Hedefe ulaşmada
ümitlerin ve hayallerin bir sınırı vardır. Ama hayalle hakikati birbirine karıştıranlar,
bunu pek anlayamaz.
Tutar da çamurdan
çelik yapmaya kalkışırsanız, insana gülerler… Çünkü bu gerçek üstü ve imkânsız
bir şeydir. En azından mevcut bilgi ve deneyler bunu
göstermektedir.
Belki de Nasreddin
Hoca, göle maya çalma nüktesini, “kabul olmayacak bir dua”
örneği olarak göstermek istedi. Ama insanlar onu tersinden yorumladılar.
Alsında kültürümüzde
bu konuda, uyarıcı nitelikte pek çok söz var…
Meselâ olmayacak bir
iş için boş yere çabalayanlar, akıntıya kürek çekmiş olurlar. Çekirgeyi
çifte koşanlar, kesinlikle tarlayı süremezler.

### [Verilen malzeme]
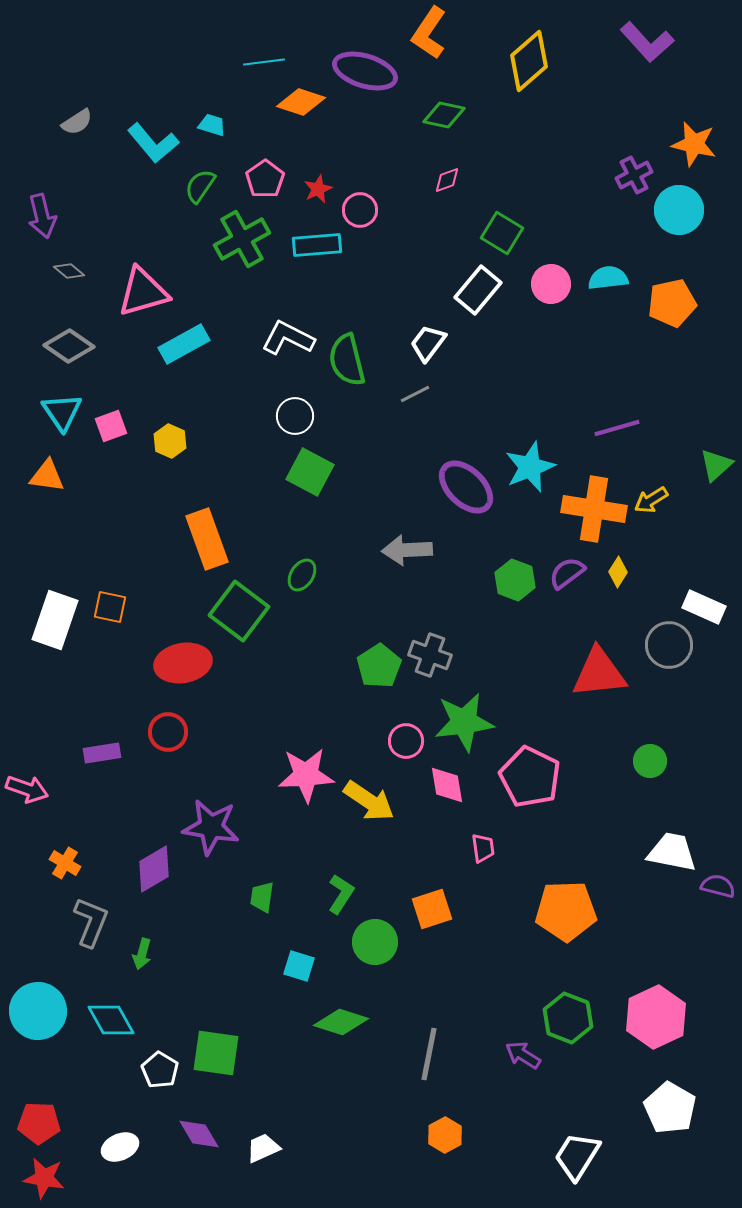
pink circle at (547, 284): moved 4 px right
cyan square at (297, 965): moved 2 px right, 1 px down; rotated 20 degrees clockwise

### [Alıştırmalar]
A: Aşağıdaki ifadelerin metinle uyuşup uyuşmadığını belirtin. Her biri için evet ya da hayır deyin ve kararı veren sözleri metinden aynen aktarın.
(i) Çamurdan çelik yapmaya kalkışan kişiye gülünür.
(ii) İnsanlar Nasreddin Hoca'nın göle maya çalma nüktesini doğru yorumlamıştır.
(iii) Çekirgeyi çifte koşanlar tarlayı sürebilir.
B: Hayaller ve hakikat üzerine olan metni bıraktığı yerden sürdürün.

### [Cevap anahtarı]
A:
(i) Evet: “Tutar da çamurdan çelik yapmaya kalkışırsanız, insana gülerler…”
(ii) Hayır: “Ama insanlar onu tersinden yorumladılar.”
(iii) Hayır: “Çekirgeyi çifte koşanlar, kesinlikle tarlayı süremezler.”

B:
Ya tahta kılıçla
savaşa çıkanlar? Sonları hursan olur!
Değirmene su
gelmiyorsa, istediğiniz kadar taşına ayar vermeye çalışınız; un elde
edemezsiniz.
Bazıları kelden
merhem dilenir. Aslında olsa, adam kendi başına sürecek.
Bir gün Amerikan
başkanlarından Abraham Lincoln (1809-1865), iki çocuğunu ellerinden tutarak
parka götürür. Oynarlarken, ne olduysa bir müddet sonra kavgaya tutuşurlar.
Etraftakiler, ne olup bittiğini anlamak için, koşup gelir.
Lincoln gayet
sakindir… Şöyle bir açıklama yapar:
-Merak
etmeyiniz. Dünyayı tanımaya çalışıyorlar. Benim elimde üç ceviz var; onlar
ikişer ceviz istiyor!
Bir komutanın bu
konuda verdiği şu ders de ilginçtir…
Vaktiyle bir kale
komutanı kalesini düşmanlara karşı savunamaz hale gelir. Üst komutan da bunun
hesabını sorar… Der ki:
-Niçin böyle yaptın?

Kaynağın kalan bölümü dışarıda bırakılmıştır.